White House Plays Nice With Jim Acosta In 1st Presser Since Trying To Toss CNN Reporter Out Of Executive Mansion

After all the accusations on live TV of being a “rude, terrible person” by Donald Trump and legal fireworks to get his White House press credentials back, Jim Acosta was front and center today in the briefing room like the whole drama never happened.

Even when listing off a litany of issues and asking whether Trump doesn’t “have faith in his advisors?”, the CNN correspondent could not get a significant rise out of Press Secretary Sarah Huckabee Sanders in the first White House briefing in several weeks and the first since Acosta’s press badge was yanked on November 7. (The credentials were restored on November 19).

Called on directly by Sanders mid-way through the briefing, Acosta not only got in a question on the legal woes of former Trump campaign manager Paul Manafort, but a trio of follow ups. That seems in contradiction to the “rules and regulations for conduct” the White House is drafting.

Besides the benign encounter between the CNN reporter and Sanders, the presser proper also touched on more issues of Manafort and if a pardon is in the making, the investigation by Robert Mueller and the ex-FBI Director continuing in his job. The wide-ranging briefing also touched on the horrendous tear-gassing at the Southern border, the upcoming G20 summit, the status of Julian Assange and possible 2016 meetings with Manafort, as well as today’s special Senate election in Mississippi, where Trump held rallies yesterday.

Sanders refused to comment on reports that CIA Director Gina Haspel and other senior intelligence officials are being banned from going before Congress this week to discuss the murder of Washington Post columnist Jamal Khashoggi in Turkey by Saudi operatives.

Questions about profitable General Motors laying off thousands of employees at plants in the U.S. were deflected by Sanders today. However, at the same time as his press secretary was trying to bring the temperature around the pink slipping down, Trump himself took a typically much more threatening stance on social media to scorch the car maker:

Very disappointed with General Motors and their CEO, Mary Barra, for closing plants in Ohio, Michigan and Maryland. Nothing being closed in Mexico & China. The U.S. saved General Motors, and this is the THANKS we get! We are now looking at cutting all @GM subsidies, including….

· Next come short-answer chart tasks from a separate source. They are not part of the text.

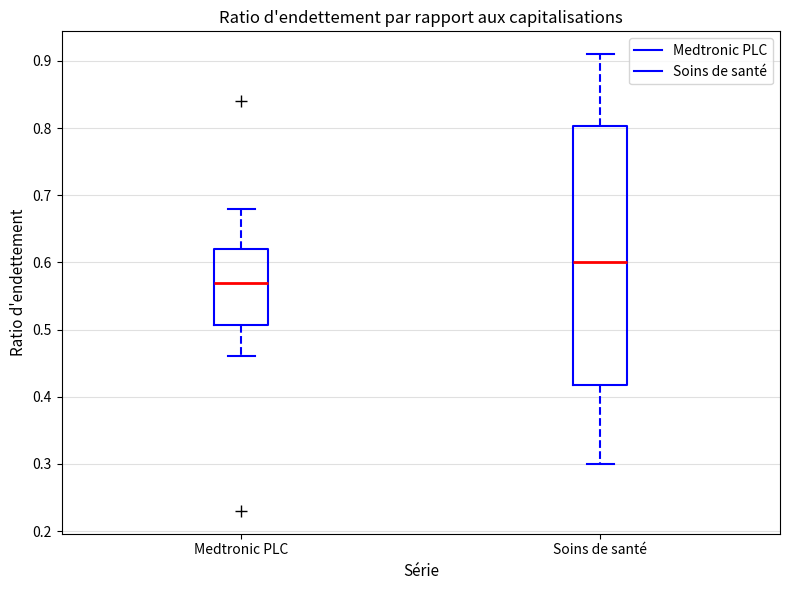

Reading left to right, read every box against the y-axis: the position of its median line, the range the box covers, and the ends of its whiskers. The values are not printed on the chart, so give them approximately, as read against the axis.

Medtronic PLC: median 0.57, box 0.51 to 0.62, whiskers 0.46 to 0.68
Soins de santé: median 0.60, box 0.42 to 0.80, whiskers 0.30 to 0.91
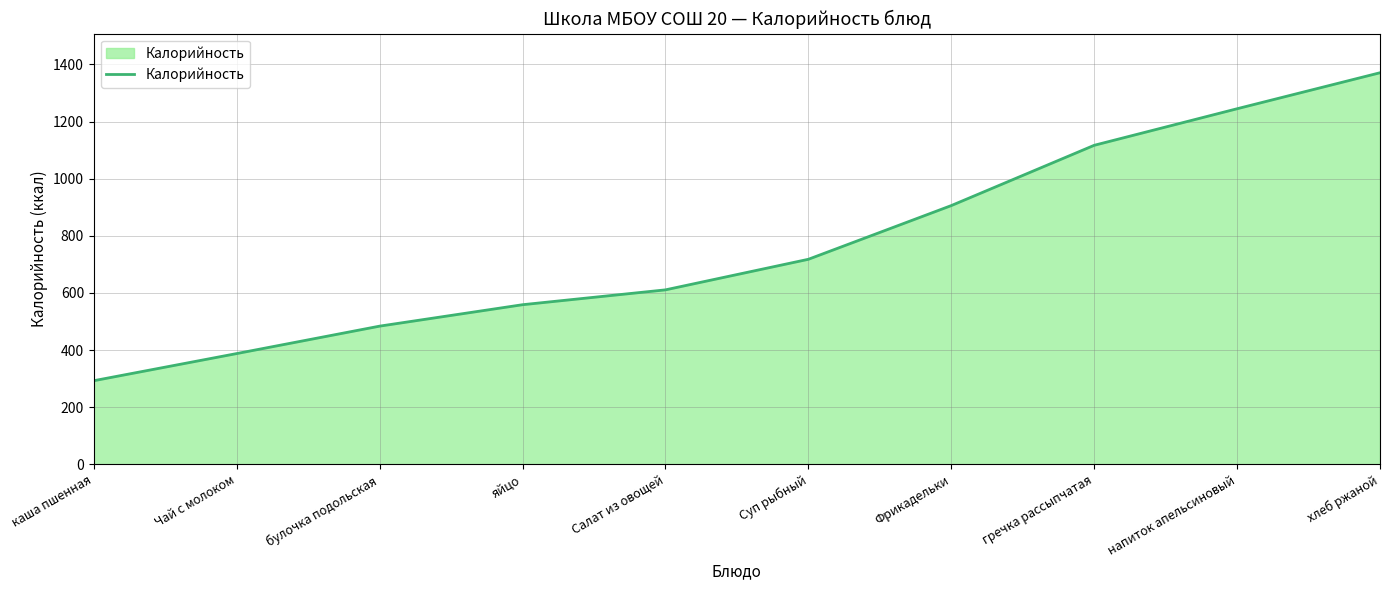

Does the chart have visible grid lines?

Yes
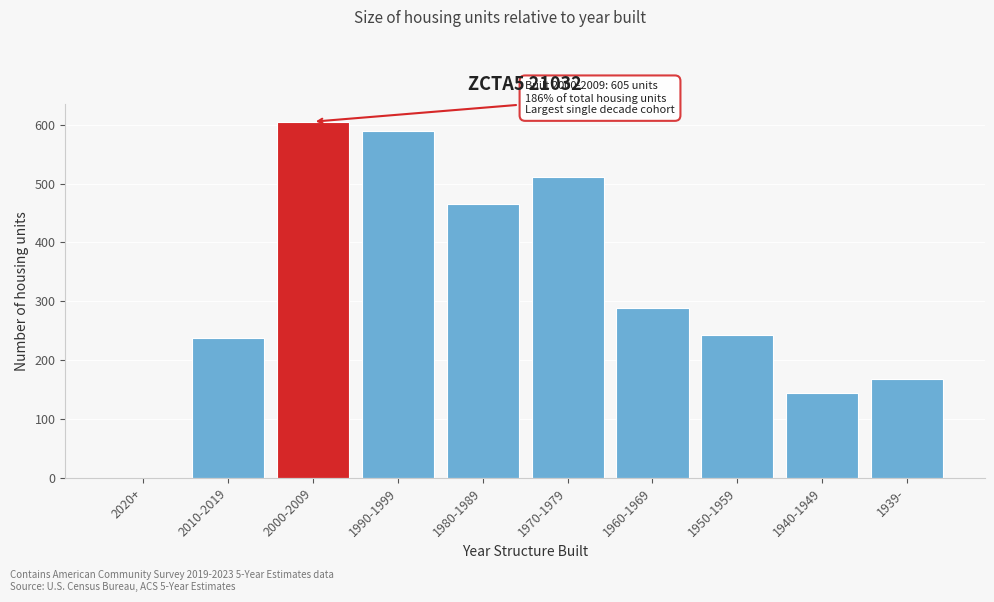

Reading left to right, list all the values displayed in this chart.

2020+=0	2010-2019=238	2000-2009=605	1990-1999=590	1980-1989=466	1970-1979=511	1960-1969=288	1950-1959=242	1940-1949=144	1939-=168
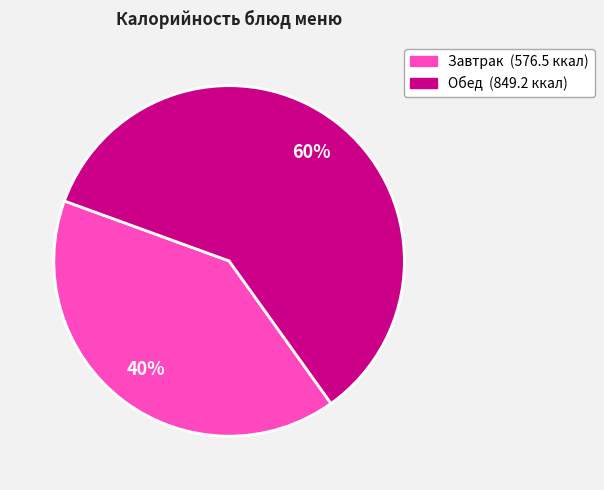

To the nearest percent, what is the average slice percentage?

50%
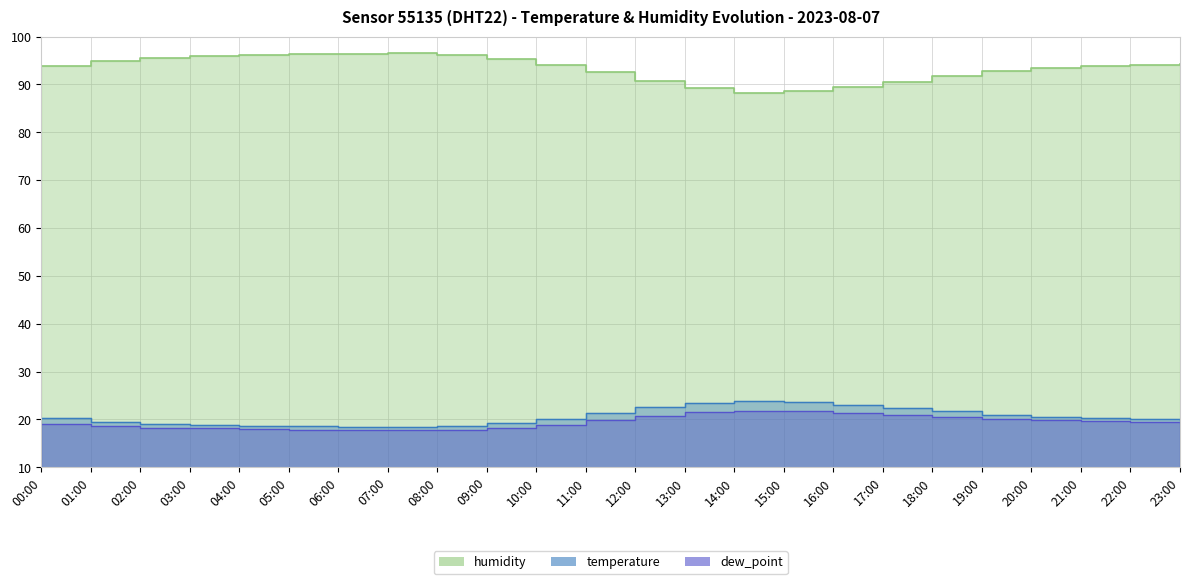

Which series has the widest spread of values?

humidity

— Donald J. Trump (@realDonaldTrump) November 27, 2018

Very disappointed with General Motors and their CEO, Mary Barra, for closing plants in Ohio, Michigan and Maryland. Nothing being closed in Mexico & China. The U.S. saved General Motors, and this is the THANKS we get! We are now looking at cutting all @GM subsidies, including….

— Donald J. Trump (@realDonaldTrump) November 27, 2018

Right after today’s presser, Acosta himself told fellow CNNer Brooke Baldwin that he thought “the President upstaging his own Press Secretary with that announcement on General Motors that he might be pulling back on their subsidies” was the biggest takeaway of the event – and that happened out of the room.”

In today’s briefing, the anticipated Sanders and Acosta routine was actually the closing act.

As the Trump team has done in the past when they knew the media was in battle mode, the administration rolled out senior officials to talk at length about matters like trade. In this case it was a stand-up routine from former CNBC host and now National Economic Council director Larry Kudrow followed by National Security Advisor John Bolton.

Both were queried on Trump’s transactional decision to side with Saudi Arabia and differ with the CIA and others over the Kingdom’s apparent killing of Khashoggi. Former U.N. Ambassador Bolton pushed back that one reason for Trump’s call on the bloody matter was the audio tape of the murder of the journalist that Turkey has provided, a tape Bolton hasn’t listen to because “I don’t speak Arabic.”

Having been shunted out of some events for Trump’s trip to France earlier this month to celebrate the 100th anniversary of the end of World War I, Acosta is expected now to have full access for the G20 summit in Argentina later this week.